Chen and Shaw's research builds off the knowledge that estuaries are the primary habitants and breeding grounds for snails, mussels and zooplankton. These organisms, contaminated by toxic metals, then enter the food web where they are eaten by larger fish, which end up with even higher levels of toxins and then potentially pass these toxins onto humans.
"We're trying to better understand how metals move from the sediment through the food web and ultimately into the fish," Chen said.
Chen, one of the principal researchers on the project, is a member of Dartmouth's toxic metals research program, a multidisciplinary program that addresses toxic metals in the environment.

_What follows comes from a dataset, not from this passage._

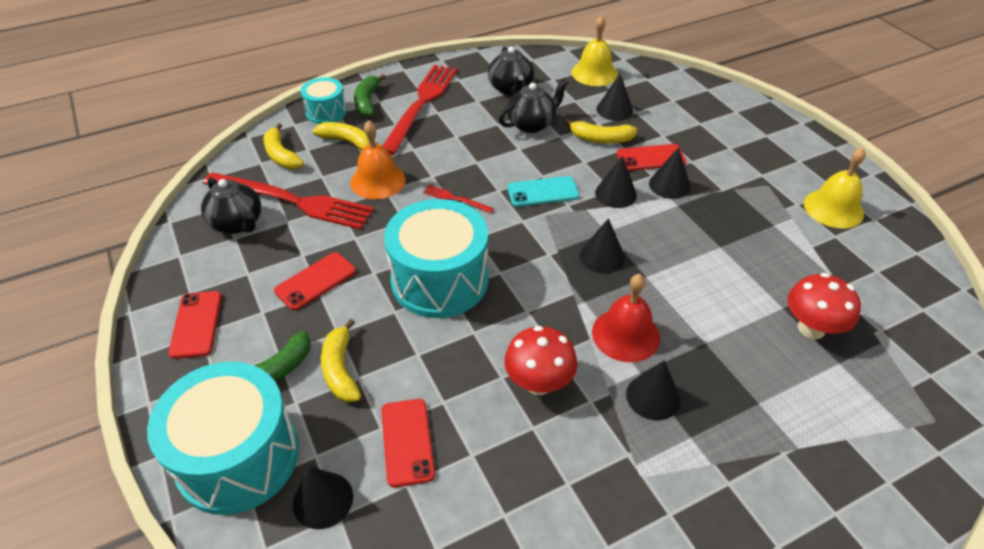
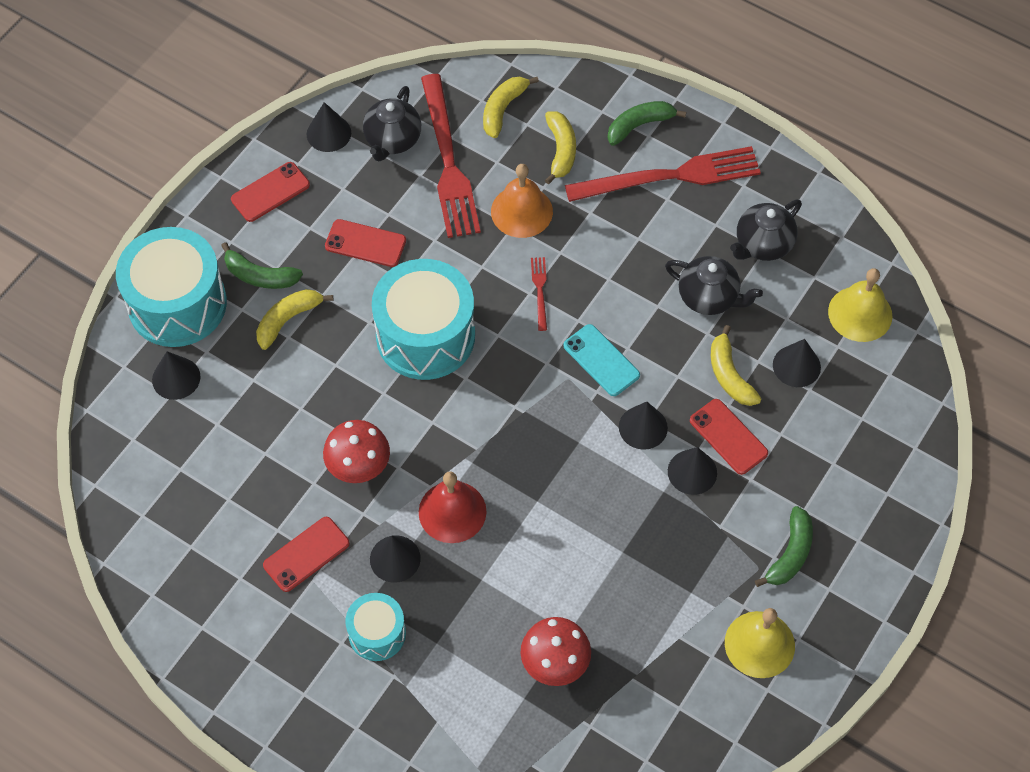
camera: 60 degrees right, 15 degrees up
(326, 112) = (595, 101): turquoise drum -> turquoise drum (377, 633)
(407, 442) = (251, 404): red phone -> red phone (306, 554)
(602, 256) = (540, 452): black cone -> black cone (328, 133)
(763, 167) = (790, 554): none -> green banana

Chen received her master's degree in oceanography and has always had a desire to work with marine systems, she said. When the Department of Defense solicited researchers to work in this field, she knew that it was a good fit for her research interests.
For the past two years Chen and Shaw have used small pilot funds from different sources to collect preliminary data. The project will officially begin in April, at which time they will travel to different sites, including the Gulf of Maine and the highly contaminated Providence River. The two researchers plan to hire Dartmouth students to assist in their study.
Chen, who received both her undergraduate and doctoral degrees from Dartmouth, is grateful for the opportunities that the College has provided.
"Dartmouth has made a huge difference in my life. As far back as my undergraduate work in the '70s, I did a senior thesis which made me realize I really love research," Chen said. "Dartmouth has been good to me."